Como los misioneros evangélicos, aprovecho para dar mi
mensaje. No sé qué impacto llegue a
tener, me anticipo a suponer que poco. Observo
que ahora, al lado de la mesa de revisión, hay un refrigerador con refrescos y
agua embotellada para venta. Los humanos
vamos como bancos de peces en el agua, cada cual movido por su consigna
personal. En un punto del océano
coincidimos, intercambiamos contenidos, para en seguida continuar, unos y otros en
su propia dirección.
Cuando llegamos a Allende el cielo se ha despejado. El movimiento en las calles comienza,
aunque no es muy intenso. Acaba de arrancar
el período vacacional, ya no se observan esos ríos de escolares, de la mano de
sus cuidadores, caminando velozmente hacia los centros escolares. Inmuebles y
niños, toman un merecido descanso. Los
edificios se perciben ordenados y silentes, yo diría que aliviados del trajín
habitual.
Es interesante observar las casas de pueblo cuando comienzan
a desperezarse. Cada una ofrece material precioso para crear historias. En un predio utilizan parte de la extensión para
montar una “pulga”, hay mesas con diversos electrodomésticos, y al fondo un
barrote del cual penden prendas de ropa variopintas. En la propiedad contigua, próximo al límite
entre predios, hay un tejabán bajo el cual se hallan tres toallas
colgadas. Parecen las vecinas
entrometidas, que asoman cuando nadie las ve, para husmear en la casa de al lado.
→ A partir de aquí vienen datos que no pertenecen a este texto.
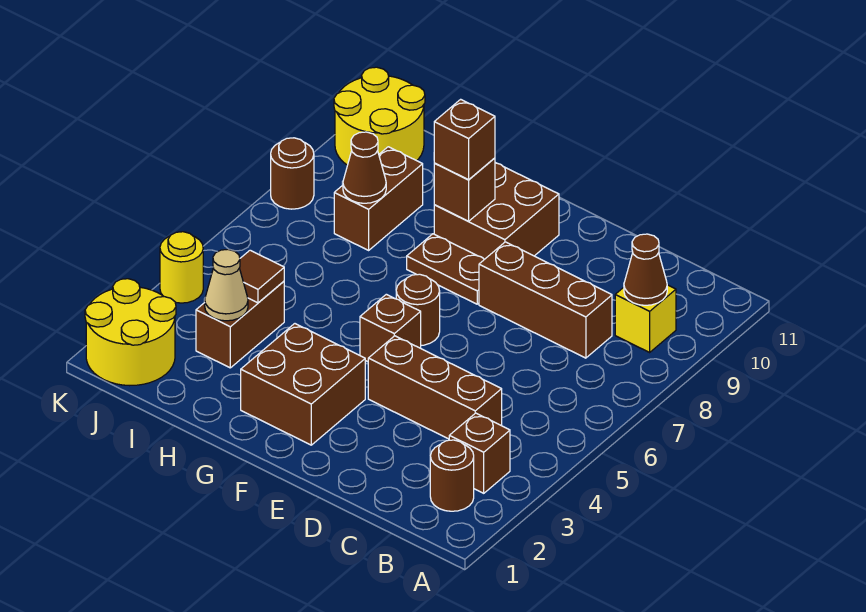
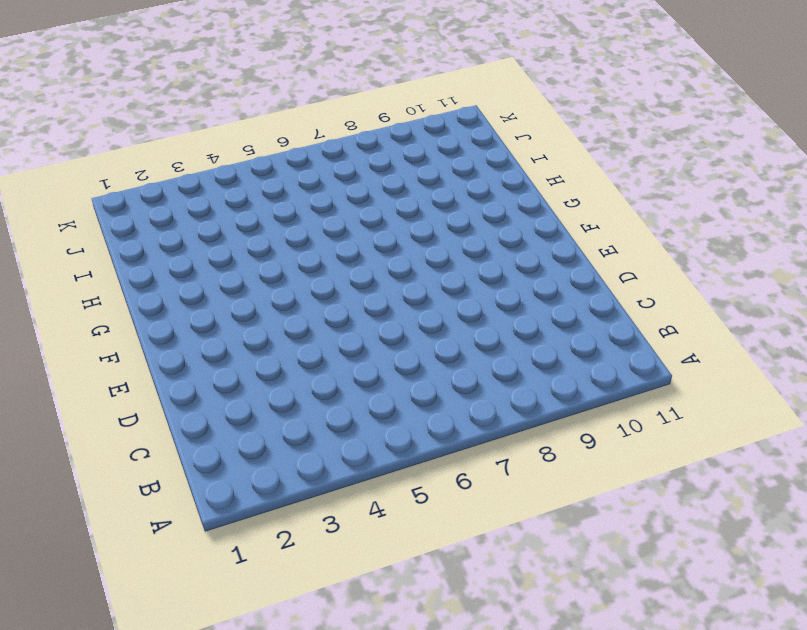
none -> brown round brick B2 level 1
none -> brown brick B3 level 1
none -> yellow brick B9 level 1

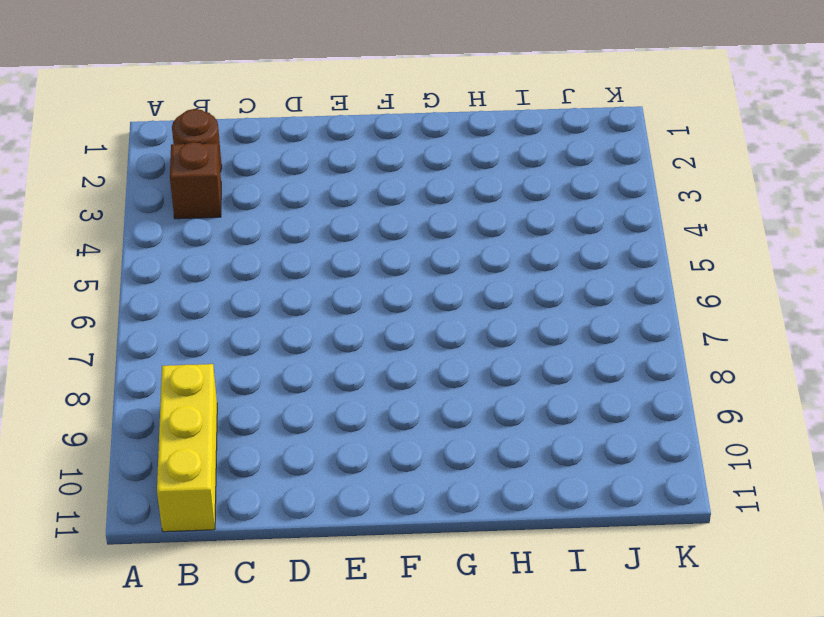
yellow brick B9:B11 level 1 -> yellow brick B9 level 1
none -> brown brick C4:E4 level 1
none -> brown brick C8:E8 level 1
none -> brown brick F2:G3 level 1

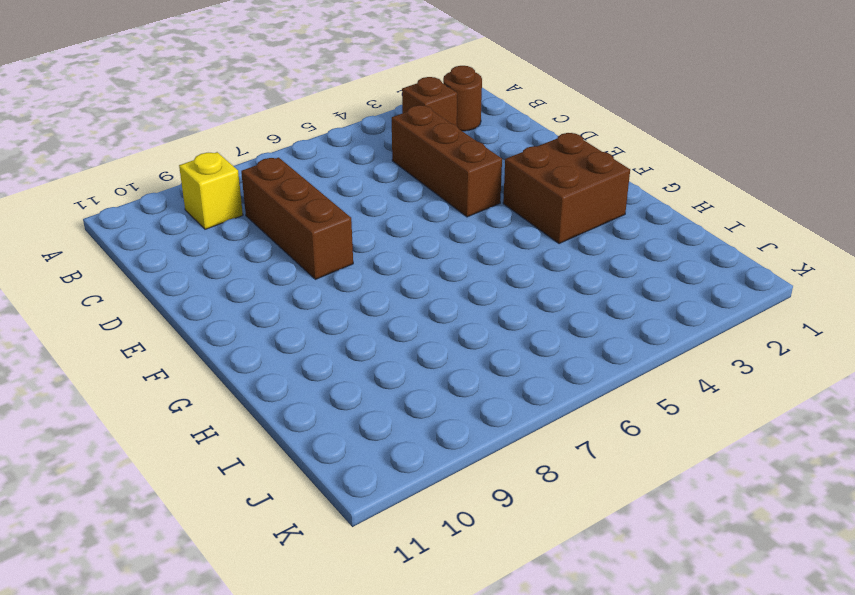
none -> brown brick F5 level 1
none -> brown round brick F6 level 1
none -> brown plate F8:G8 level 1

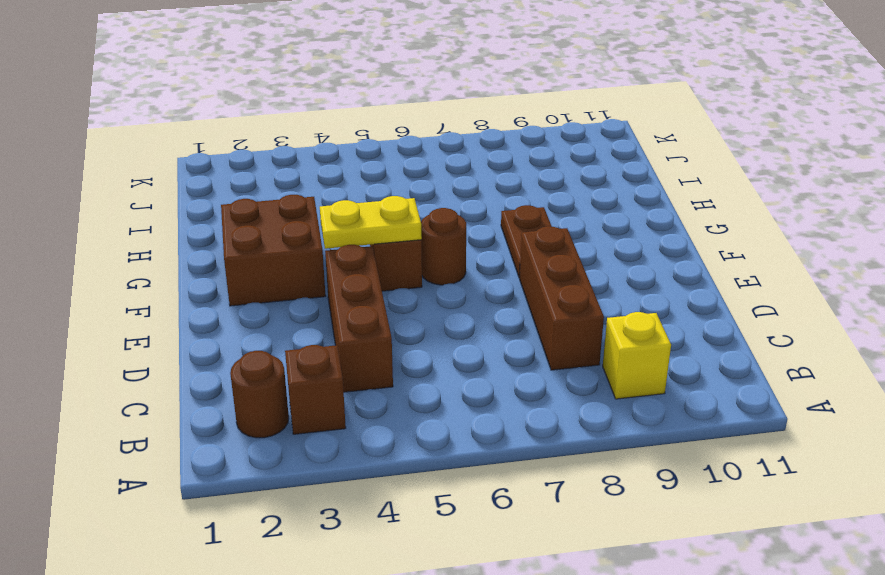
yellow plate F4:F5 level 2 -> none
none -> brown brick F9:G10 level 1
none -> brown brick I3:I4 level 1
none -> brown brick I8:I9 level 1

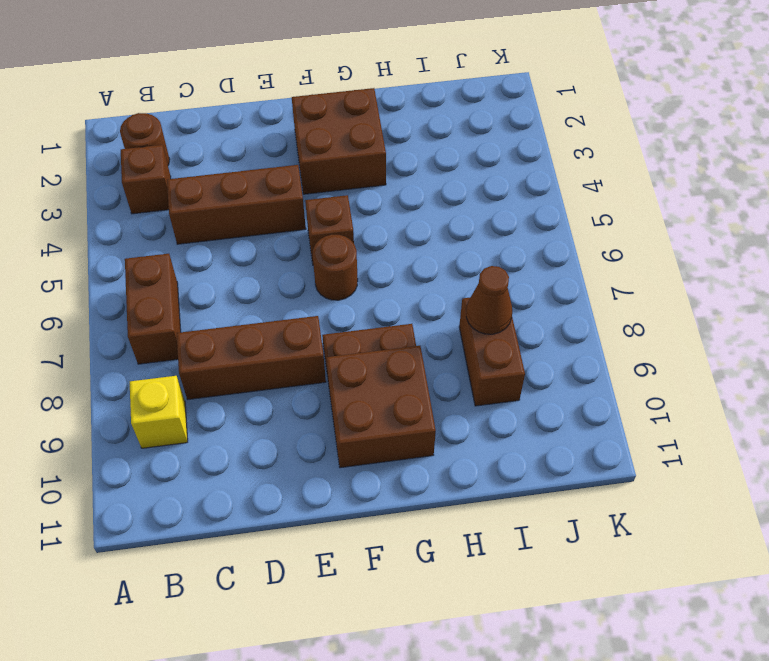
brown brick B6:B7 level 1 -> brown brick I3:I4 level 1
none -> yellow round brick J1:K2 level 1
none -> yellow round brick J10:K11 level 1
none -> yellow round brick K4 level 1

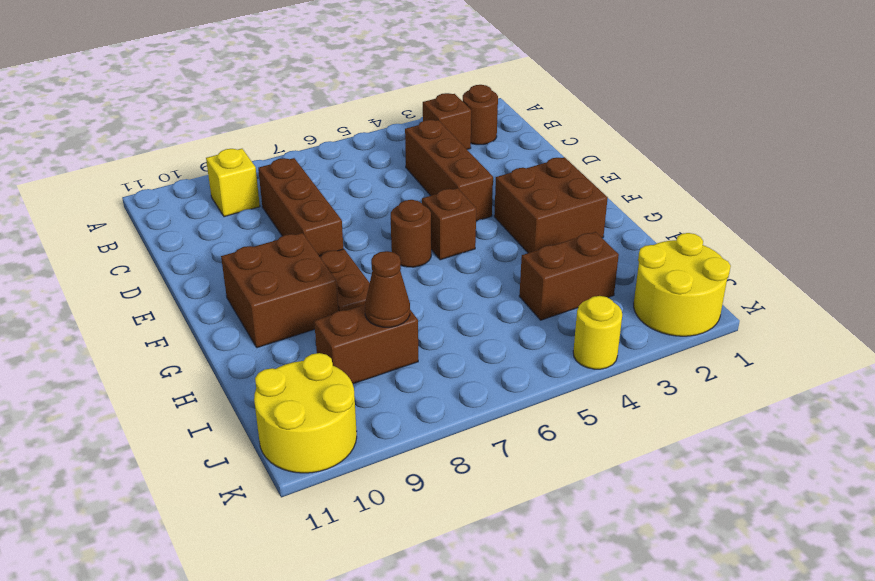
none -> brown round brick K8 level 1
none -> brown cone B9 level 2
none -> brown brick G9 level 2

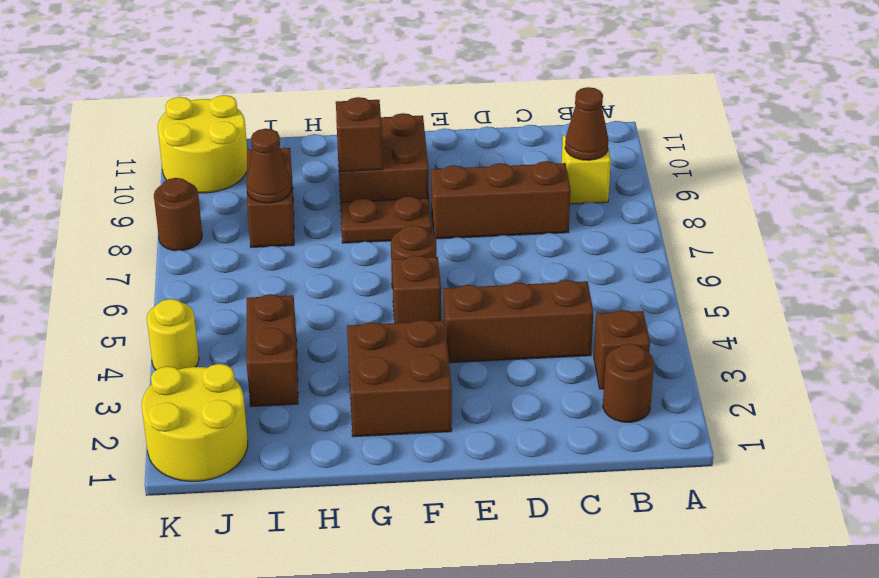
none -> tan cone I3 level 2
none -> brown tile I4 level 2
none -> brown brick G9 level 3

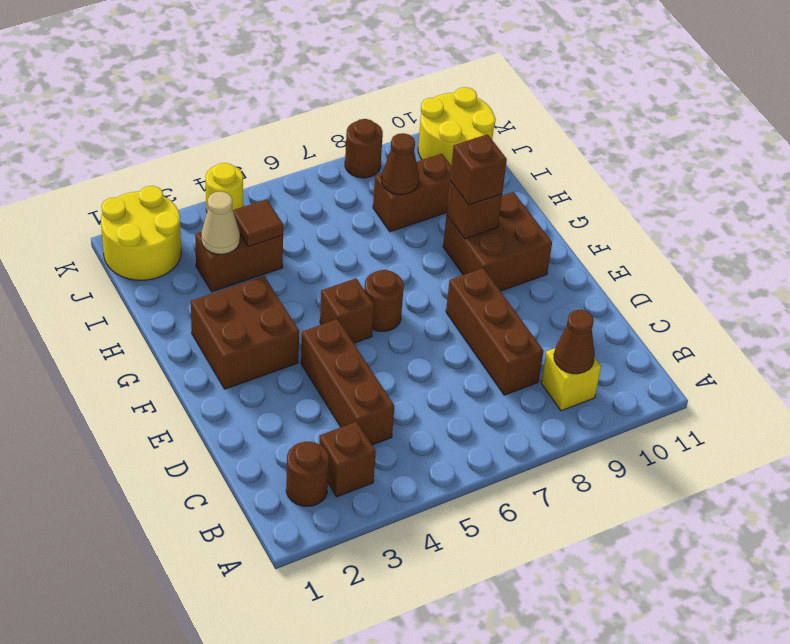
none -> brown plate F8:G8 level 1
En cierto crucero un hombre madrugador saluda entusiasta a
la distancia, al conductor del camión. Caigo en cuenta cómo se han perdido
estas costumbres en las ciudades. Un
reconocimiento gratuito que se recibe con agrado, pero que en las moles de
concreto y hierro ya nadie tiene tiempo de obsequiar. Vaya, ni nos percatamos de su valor de
identidad, hasta que no redescubrimos, en un pueblo ajeno, lo que hemos perdido.
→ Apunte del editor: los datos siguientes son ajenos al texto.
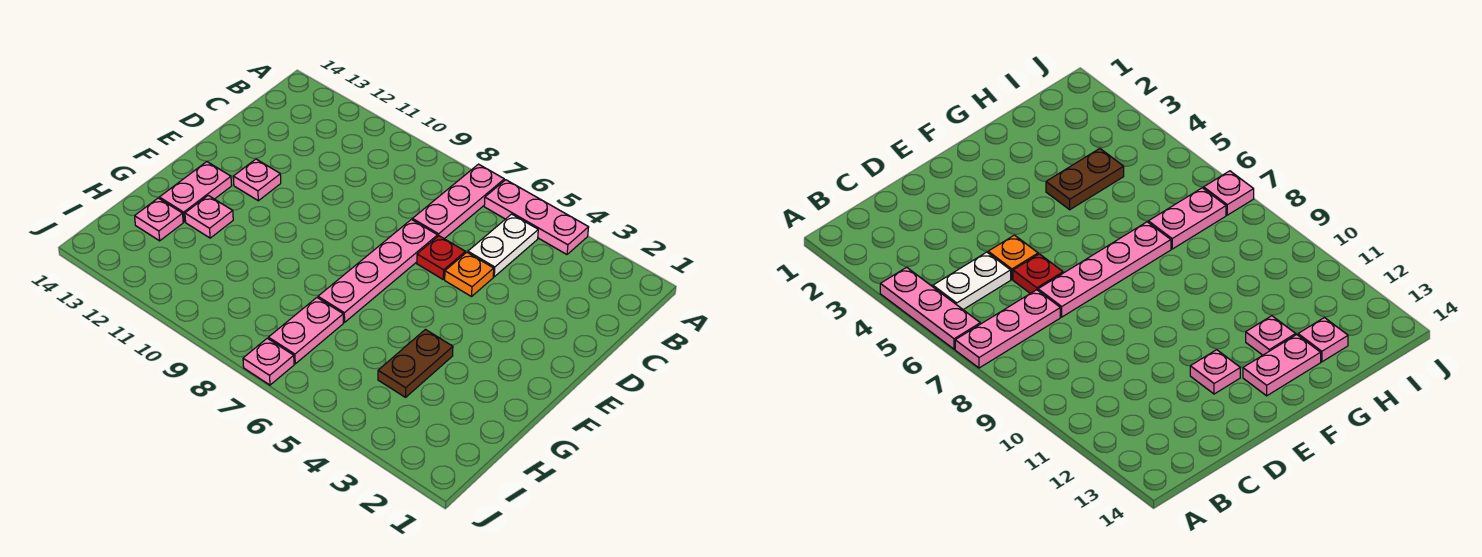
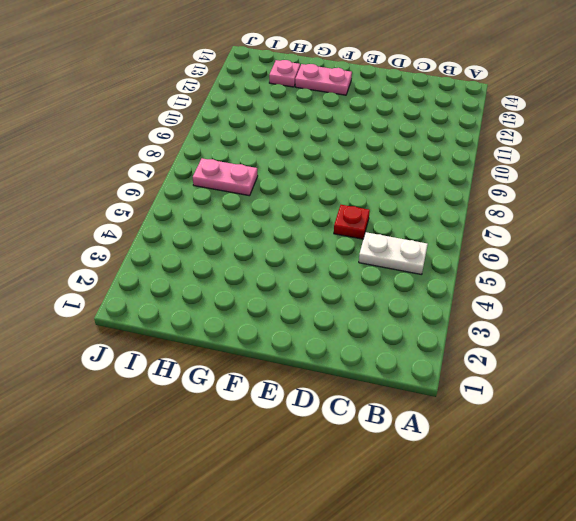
none -> pink plate A4:A6 level 1
none -> pink plate A7:C7 level 1
none -> orange plate D5 level 1

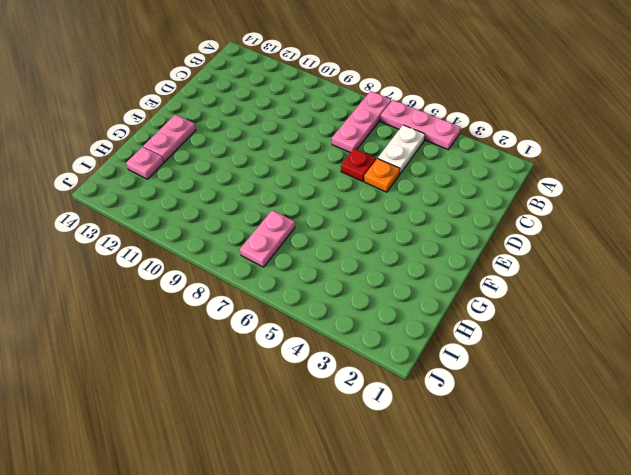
none -> pink plate D7:G7 level 1
none -> pink plate E12 level 1
none -> brown plate G4:H4 level 1

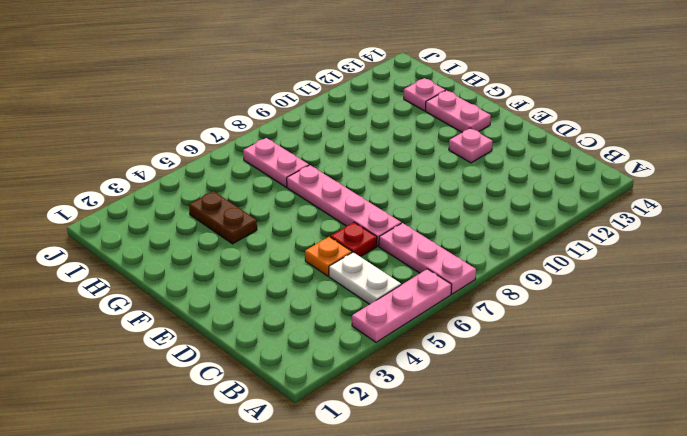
none -> pink plate G12 level 1
none -> pink plate J7 level 1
Las poblaciones despertaron.
Si acaso algún perro holgazán duerme echado sobre la banqueta, aprovechando
el relativo frescor de la noche. Sorprende atestiguar el modo como la
naturaleza se abre paso a través de resquicios, o venciendo obstáculos de
altura. Crece un menudo nogal al lado de
un árbol trunco pintado de amarillo mostaza.
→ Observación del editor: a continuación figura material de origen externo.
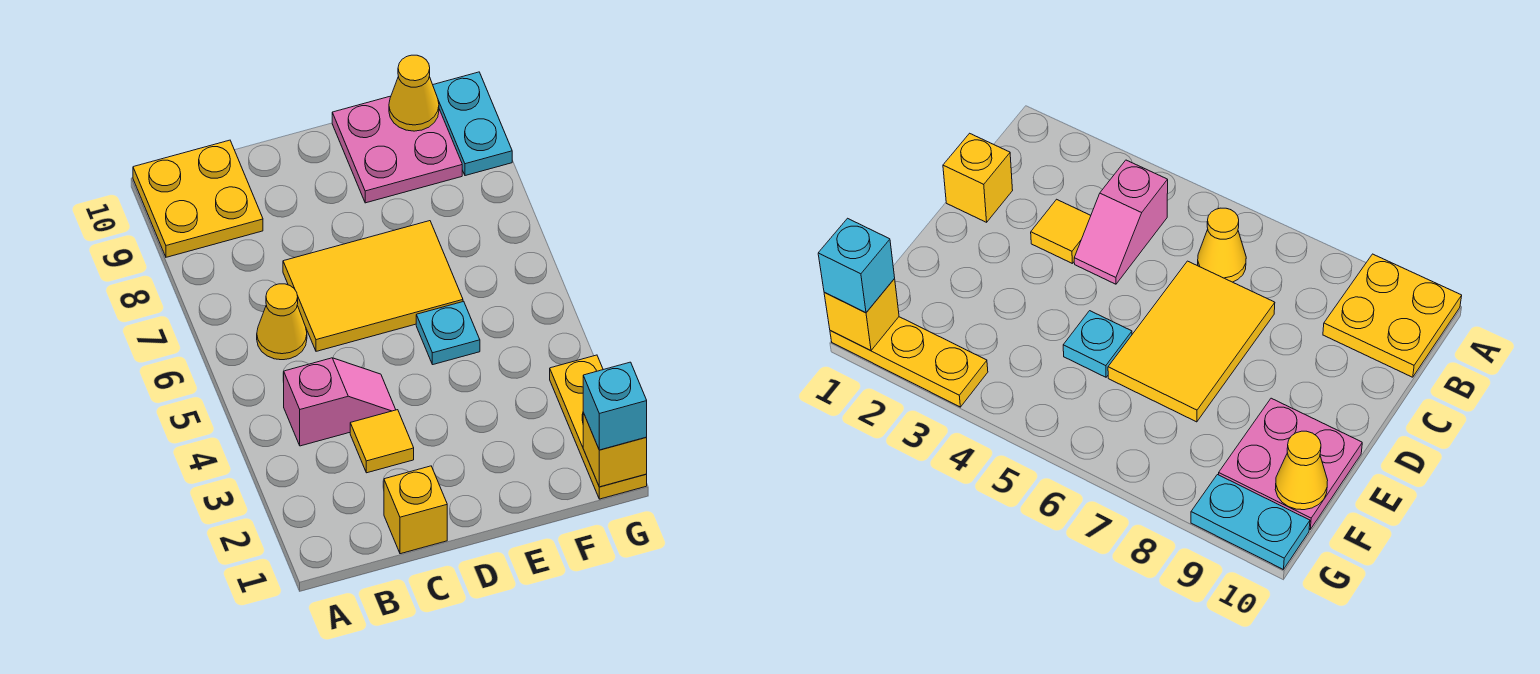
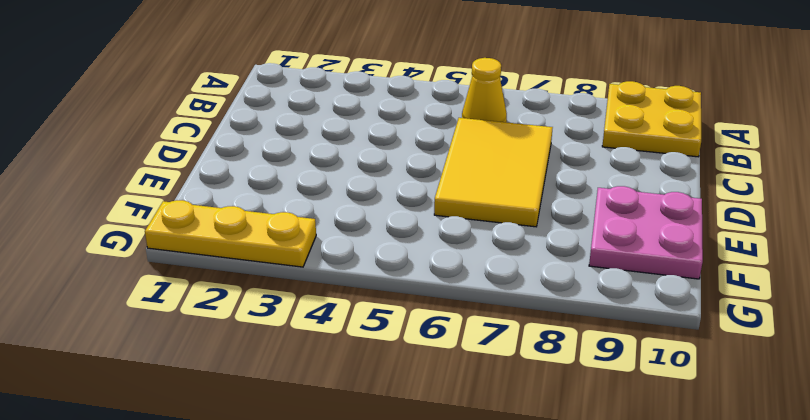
none -> pink slope B4:C4 level 1 top B
none -> yellow brick C1 level 1
none -> yellow tile C3 level 1

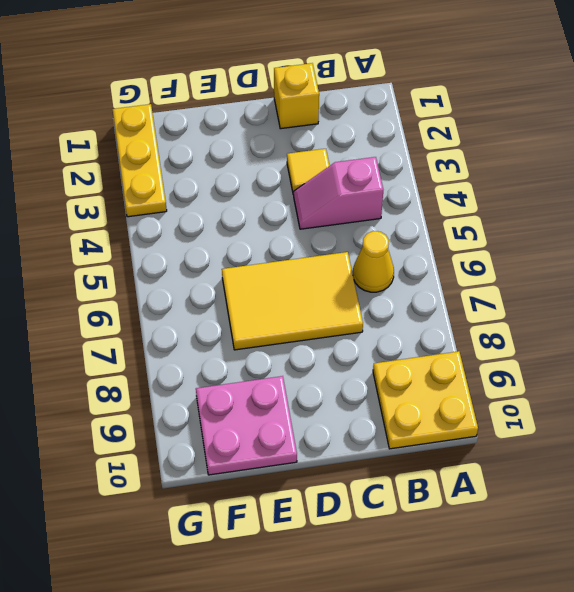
none -> cyan plate E5 level 1
none -> cyan plate G9:G10 level 1
none -> yellow cone F10 level 2

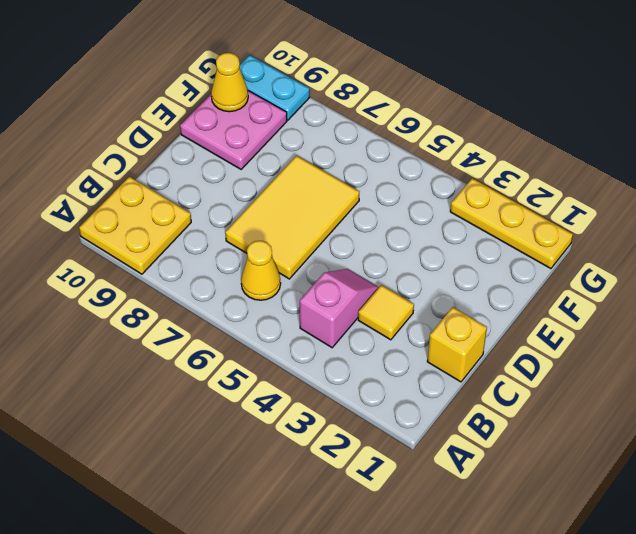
none -> cyan plate E5 level 1
none -> yellow brick G1 level 2
none -> cyan brick G1 level 3

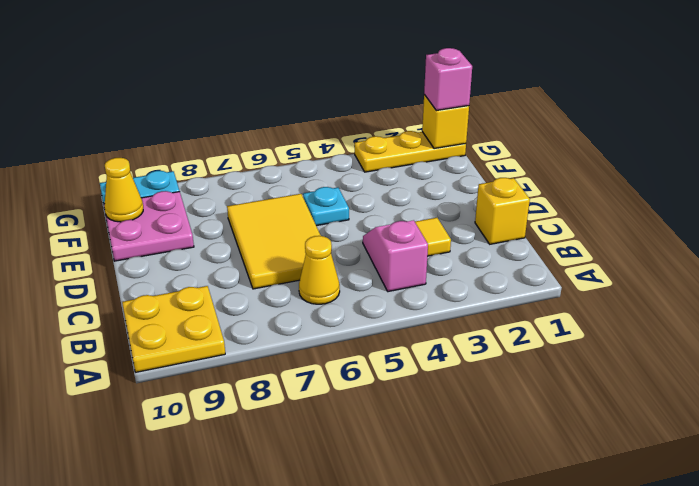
pink brick G1 level 3 -> cyan brick G1 level 3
El contraste de este último con el verde intenso del joven retoño, es
agudo. Más allá, una enredadera silvestre
ha ascendido del nivel del suelo a varios metros de altura, siguiendo los
cables de fijación de un poste de concreto. Como para recordarnos que, así se
antoje imposible, la naturaleza siempre estará por encima de los estragos que
la civilización provoca.
Viajar es siempre aleccionador. A través de los viajes aprendemos a revalorar
lo propio desde fuera. Esos tres obreros de la construcción, que esperan
sentados en la banqueta, con sus respectivas bicicletas, la hora de ir a
trabajar, me hacen recordar que la dignidad de las personas no se mide por
lo grueso de sus carteras. Los tacos que esos hombres llevan para la hora de comida
están hechos con los ingredientes más finos: el amor y el cuidado.
Llego a casa dispuesta a reinventarme después de estos
descubrimientos. Hasta el próximo viaje.